**** Source material ****
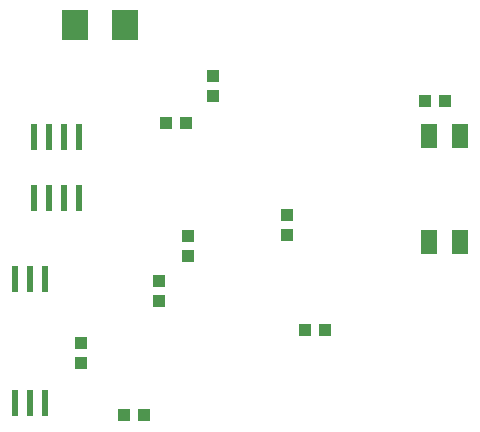
<source format=gbr>
G04 EAGLE Gerber X2 export*
%TF.Part,Single*%
%TF.FileFunction,Paste,Bot*%
%TF.FilePolarity,Positive*%
%TF.GenerationSoftware,Autodesk,EAGLE,8.6.3*%
%TF.CreationDate,2018-07-14T15:57:14Z*%
G75*
%MOMM*%
%FSLAX34Y34*%
%LPD*%
%AMOC8*
5,1,8,0,0,1.08239X$1,22.5*%
G01*
%ADD10R,1.000000X1.100000*%
%ADD11R,1.100000X1.000000*%
%ADD12R,2.300000X2.500000*%
%ADD13R,0.600000X2.200000*%
%ADD14R,1.400000X2.000000*%


D10*
X242300Y170200D03*
X242300Y187200D03*
D11*
X139800Y265000D03*
X156800Y265000D03*
D12*
X105400Y347900D03*
X63400Y347900D03*
D13*
X53750Y201100D03*
X53750Y253100D03*
X66450Y201100D03*
X41050Y201100D03*
X28350Y201100D03*
X66450Y253100D03*
X41050Y253100D03*
X28350Y253100D03*
D11*
X274600Y89400D03*
X257600Y89400D03*
X179900Y304700D03*
X179900Y287700D03*
D13*
X24950Y27700D03*
X24950Y133200D03*
X37650Y27700D03*
X12250Y27700D03*
X37650Y133200D03*
X12250Y133200D03*
D11*
X68400Y78500D03*
X68400Y61500D03*
X159100Y152100D03*
X159100Y169100D03*
D10*
X104600Y17500D03*
X121600Y17500D03*
D11*
X134600Y131200D03*
X134600Y114200D03*
D14*
X363200Y254100D03*
X389200Y254100D03*
X389200Y164100D03*
X363200Y164100D03*
D10*
X359700Y283900D03*
X376700Y283900D03*
M02*

</source>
****
## Work instructions
If a line of the data holds the string "EAGLE", list it.

## Solution for this problem
G04 EAGLE Gerber X2 export*
%TF.GenerationSoftware,Autodesk,EAGLE,8.6.3*%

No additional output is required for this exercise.